*** DATA FOR REVIEW ***

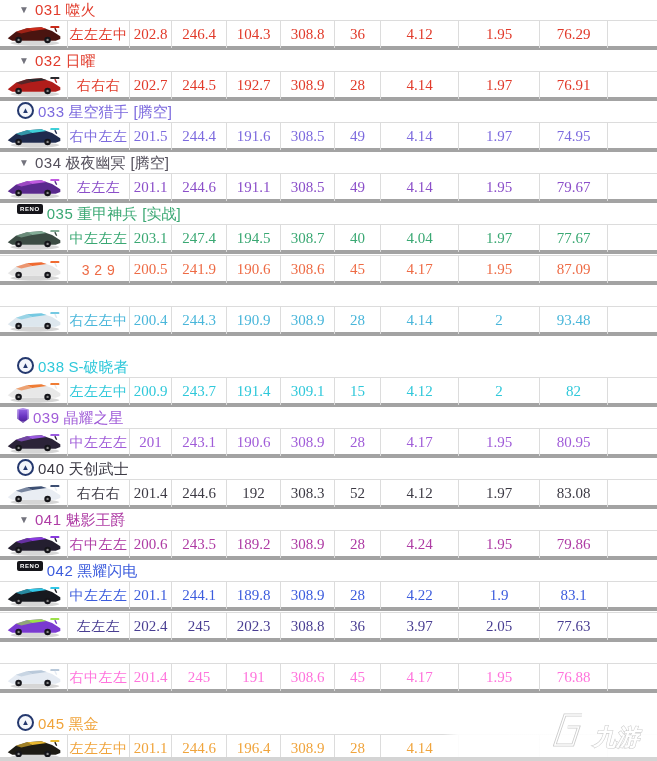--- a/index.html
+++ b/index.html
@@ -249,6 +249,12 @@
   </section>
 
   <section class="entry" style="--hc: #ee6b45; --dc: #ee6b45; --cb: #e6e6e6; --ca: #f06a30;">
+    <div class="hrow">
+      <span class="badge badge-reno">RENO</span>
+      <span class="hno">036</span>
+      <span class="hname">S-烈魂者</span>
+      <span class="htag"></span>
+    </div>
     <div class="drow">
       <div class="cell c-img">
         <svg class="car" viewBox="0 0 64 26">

*** End of DATA FOR REVIEW ***

■ DIRECTIONS FOR THIS TASK
For this exercise, return every entry verbatim and omit all pictures.

■ OUTPUT OF THE EXERCISE
--- a/index.html
+++ b/index.html
@@ -249,6 +249,12 @@
   </section>
 
   <section class="entry" style="--hc: #ee6b45; --dc: #ee6b45; --cb: #e6e6e6; --ca: #f06a30;">
+    <div class="hrow">
+      <span class="badge badge-reno">RENO</span>
+      <span class="hno">036</span>
+      <span class="hname">S-烈魂者</span>
+      <span class="htag"></span>
+    </div>
     <div class="drow">
       <div class="cell c-img">
         <svg class="car" viewBox="0 0 64 26">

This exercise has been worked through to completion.